Quercétine dans les vins rouges : un nouveau paramètre à surveiller ?
Les précipitations liées à la quercétine semblent augmenter dans les vins rouges avec le changement climatique. Enzymage et collage peuvent diminuer ce risque.
D’un aspect gluant, grisâtre, voire jaunâtre, les précipitations de quercétine peuvent déprécier fortement la qualité d’un vin rouge, même si elles ne sont pas dangereuses pour la santé. Auparavant cantonnées aux vins toscans de sangiovese, cépage naturellement riche en quercétine, ces précipitations commencent à apparaître dans les vins rouges français, notamment sur nielluccio (autre nom du sangiovese), sous l’effet de températures plus élevées, de stress hydriques et d’un rayonnement solaire plus intenses (UV-B).
Pour s’en prémunir, l’université de Padoue a obtenu de bons résultats avec un collage à la PVPP à 60 g/hl. Mais les produits de collage n’éliminent pas la forme de la quercétine liée à un sucre.
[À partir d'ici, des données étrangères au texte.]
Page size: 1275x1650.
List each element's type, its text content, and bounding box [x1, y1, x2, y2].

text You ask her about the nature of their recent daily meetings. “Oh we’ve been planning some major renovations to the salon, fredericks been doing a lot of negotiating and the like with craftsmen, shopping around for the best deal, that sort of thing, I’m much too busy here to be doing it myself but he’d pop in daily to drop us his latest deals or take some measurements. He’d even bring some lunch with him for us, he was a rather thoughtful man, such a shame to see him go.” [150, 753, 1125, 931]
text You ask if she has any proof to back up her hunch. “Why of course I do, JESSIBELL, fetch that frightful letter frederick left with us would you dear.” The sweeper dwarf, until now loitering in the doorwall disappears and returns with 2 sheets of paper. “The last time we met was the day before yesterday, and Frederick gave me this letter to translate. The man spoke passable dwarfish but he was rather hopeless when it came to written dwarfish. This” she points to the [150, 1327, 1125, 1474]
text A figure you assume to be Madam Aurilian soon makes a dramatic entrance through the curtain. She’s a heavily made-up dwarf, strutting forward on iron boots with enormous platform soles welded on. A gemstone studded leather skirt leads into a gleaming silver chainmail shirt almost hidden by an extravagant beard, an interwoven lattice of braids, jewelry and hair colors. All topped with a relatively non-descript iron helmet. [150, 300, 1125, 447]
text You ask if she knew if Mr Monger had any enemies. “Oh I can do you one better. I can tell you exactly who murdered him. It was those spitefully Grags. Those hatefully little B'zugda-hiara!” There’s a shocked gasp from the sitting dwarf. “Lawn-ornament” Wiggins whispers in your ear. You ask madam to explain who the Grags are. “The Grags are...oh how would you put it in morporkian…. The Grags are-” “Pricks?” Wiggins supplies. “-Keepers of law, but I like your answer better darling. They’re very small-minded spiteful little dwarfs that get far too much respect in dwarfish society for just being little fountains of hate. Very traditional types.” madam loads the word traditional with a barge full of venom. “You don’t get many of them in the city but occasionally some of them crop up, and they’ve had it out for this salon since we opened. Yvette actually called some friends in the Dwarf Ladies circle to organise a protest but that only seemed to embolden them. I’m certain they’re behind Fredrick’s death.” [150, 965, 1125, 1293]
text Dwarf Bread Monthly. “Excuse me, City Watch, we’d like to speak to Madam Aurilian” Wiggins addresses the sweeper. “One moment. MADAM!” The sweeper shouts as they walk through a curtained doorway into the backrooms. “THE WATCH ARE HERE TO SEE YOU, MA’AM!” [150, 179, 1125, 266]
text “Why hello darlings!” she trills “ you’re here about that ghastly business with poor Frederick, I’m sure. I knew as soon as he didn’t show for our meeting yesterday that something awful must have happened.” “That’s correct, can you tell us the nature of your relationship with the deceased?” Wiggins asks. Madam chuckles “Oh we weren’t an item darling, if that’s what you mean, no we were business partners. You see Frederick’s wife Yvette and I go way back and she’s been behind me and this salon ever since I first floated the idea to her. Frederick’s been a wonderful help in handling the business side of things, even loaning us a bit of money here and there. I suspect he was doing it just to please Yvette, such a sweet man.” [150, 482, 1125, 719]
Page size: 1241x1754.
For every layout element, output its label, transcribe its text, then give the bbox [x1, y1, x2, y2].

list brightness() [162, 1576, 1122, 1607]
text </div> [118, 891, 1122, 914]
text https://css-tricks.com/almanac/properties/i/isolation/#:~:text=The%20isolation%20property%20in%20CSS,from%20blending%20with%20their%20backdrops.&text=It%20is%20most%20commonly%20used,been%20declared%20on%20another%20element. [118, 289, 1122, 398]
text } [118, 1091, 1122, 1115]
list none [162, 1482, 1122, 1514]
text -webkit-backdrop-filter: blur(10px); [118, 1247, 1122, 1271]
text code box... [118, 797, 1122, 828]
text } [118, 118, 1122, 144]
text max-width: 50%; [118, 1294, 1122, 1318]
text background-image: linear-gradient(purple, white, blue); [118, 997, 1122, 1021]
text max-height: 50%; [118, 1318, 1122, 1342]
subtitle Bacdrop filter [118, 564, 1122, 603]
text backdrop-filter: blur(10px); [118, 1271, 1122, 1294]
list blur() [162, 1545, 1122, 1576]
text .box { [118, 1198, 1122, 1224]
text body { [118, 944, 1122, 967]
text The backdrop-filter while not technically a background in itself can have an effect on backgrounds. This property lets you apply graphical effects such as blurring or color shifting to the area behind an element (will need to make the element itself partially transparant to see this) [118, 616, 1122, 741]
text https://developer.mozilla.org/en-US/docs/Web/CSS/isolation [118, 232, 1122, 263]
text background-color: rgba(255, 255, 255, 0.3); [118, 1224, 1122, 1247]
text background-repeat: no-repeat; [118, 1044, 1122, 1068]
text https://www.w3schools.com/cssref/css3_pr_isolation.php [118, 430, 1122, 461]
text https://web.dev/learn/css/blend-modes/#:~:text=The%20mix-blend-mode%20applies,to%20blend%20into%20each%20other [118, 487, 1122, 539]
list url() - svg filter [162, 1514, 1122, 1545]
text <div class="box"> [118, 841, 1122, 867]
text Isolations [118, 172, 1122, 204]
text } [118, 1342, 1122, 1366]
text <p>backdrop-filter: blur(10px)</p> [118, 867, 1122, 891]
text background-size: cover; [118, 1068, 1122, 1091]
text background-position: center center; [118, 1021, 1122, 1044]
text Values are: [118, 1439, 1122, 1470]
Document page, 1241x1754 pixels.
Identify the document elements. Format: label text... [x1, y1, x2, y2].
Les chercheurs ont identifié une préparation enzymatique ayant une activité glycosidase (Spectra quercetin free) efficace pour libérer rapidement un maximum de quercétine. L’apport est conseillé en début d’élevage.
La précipitation de la quercétine peut apparaître dès la concentration de 3 mg/l mais elle est difficile à prévoir car elle est influencée par de nombreux facteurs. Ainsi, à pH élevé, le risque de précipitation est plus élevé. À l’inverse, la richesse en anthocyanes et en tanins protège des précipitations.